Jane Austen’s best-loved novel is effectively dramatised via a stage version and brought to the screen smoothly by director Robert Z Leonard in 1940, as the brash and brassy MGM studio meets refined and reluctant author Austen – a most unlikely match.
It stars the handsome Laurence Olivier and Greer Garson, who are individually fine but perhaps not perfectly paired, as the proud bachelor Mr Darcy and prejudiced young lady Elizabeth Bennet.
The author’s subtle ironies have disappeared, the Austen-era period is slightly updated and the plot is considerably simplified. But a bright literary sparkle remains, for which much thanks must be given to English literature giant Aldous Huxley’s hand in the screenplay, written with Jane Murfin, and based on Helen Jerome’s theatre play version of Austen’s novel.
The MGM character acting roster is called on to rescue some surprisingly empty spaces. The admirable Edmund Gwenn, Mary Boland and Edna May Oliver have enormous fun as Mr and Mrs Bennet and Lady Catherine de Bourgh. Melville Cooper, E E Clive and Claud Allister also add greatly to the fun as Mr Collins, Sir William Lucas and the goods clerk. These six performers are worth their considerable weight in gold.
Ann Rutherford, Maureen O’Sullivan, Heather Angel and Marsha Hunt are also delightful as Mr and Mrs Bennet’s four other unmarried daughters, Lydia, Jane, Kitty and Mary.
The elegant art direction by Cedric Gibbons and Paul Groesse won an Oscar. Genius cinematographer Karl Freund makes it look great in black and white, though it is a real shame it wasn’t filmed in colour.
Also in the cast are Karen Morley as Mrs Collins, Frieda Inescort as Miss Bingley, Bruce Lester as Mr Bingley, Edward Ashley as Mr Wickham, Marjorie Wood, Marten Lamont, May Beatty, Gia Kent, Lowden Adams, Vernon Downing, Clara Reid, Buster Slaven, Gerald Oliver Smith and Wyndham Standing.
The Royale Laemmle Theater in Los Angeles screened the film on 8 December 2015 for its 75th anniversary. Marsha Hunt, who plays Mary Bennet, appeared to discuss the film and answer questions.

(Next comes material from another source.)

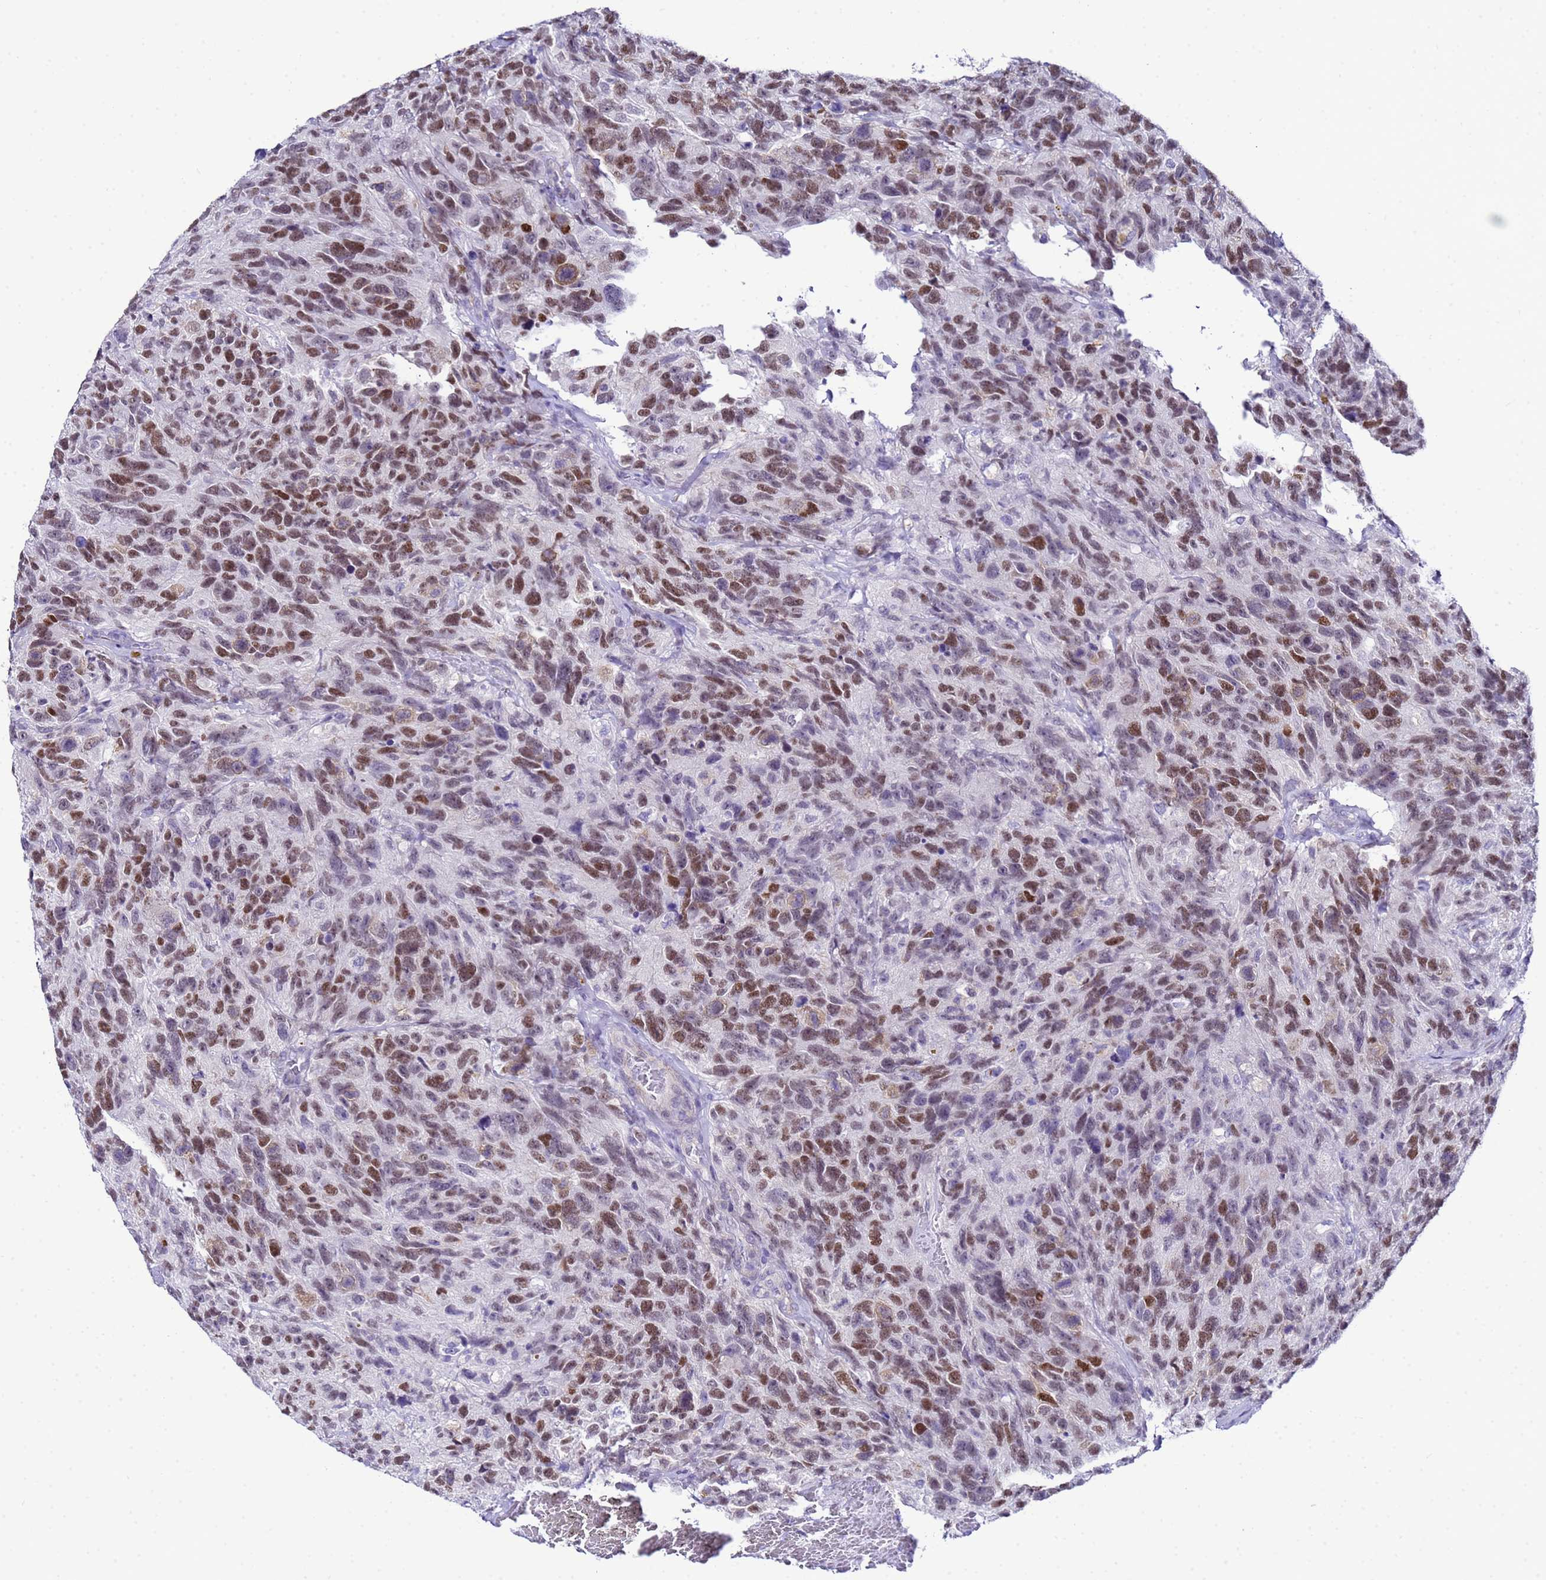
{"staining": {"intensity": "moderate", "quantity": ">75%", "location": "nuclear"}, "tissue": "glioma", "cell_type": "Tumor cells", "image_type": "cancer", "snomed": [{"axis": "morphology", "description": "Glioma, malignant, High grade"}, {"axis": "topography", "description": "Brain"}], "caption": "Glioma stained with immunohistochemistry (IHC) displays moderate nuclear expression in about >75% of tumor cells.", "gene": "BCL7A", "patient": {"sex": "male", "age": 69}}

A 1980 BBCTV mini-series Pride and Prejudice starred Elizabeth Garvie and David Rintoul, along with Moray Watson, Priscilla Morgan, Judy Parfitt and Barbara Shelley. The novel was again effectively dramatized by the BBC in 1995 with Colin Firth as the proud bachelor Mr Darcy and Jennifer Ehle. But there was no movie version till Joe Wright’s 2005 Pride and Prejudice, in which Keira Knightley makes a lovely job of her posh role as Elizabeth Bennet.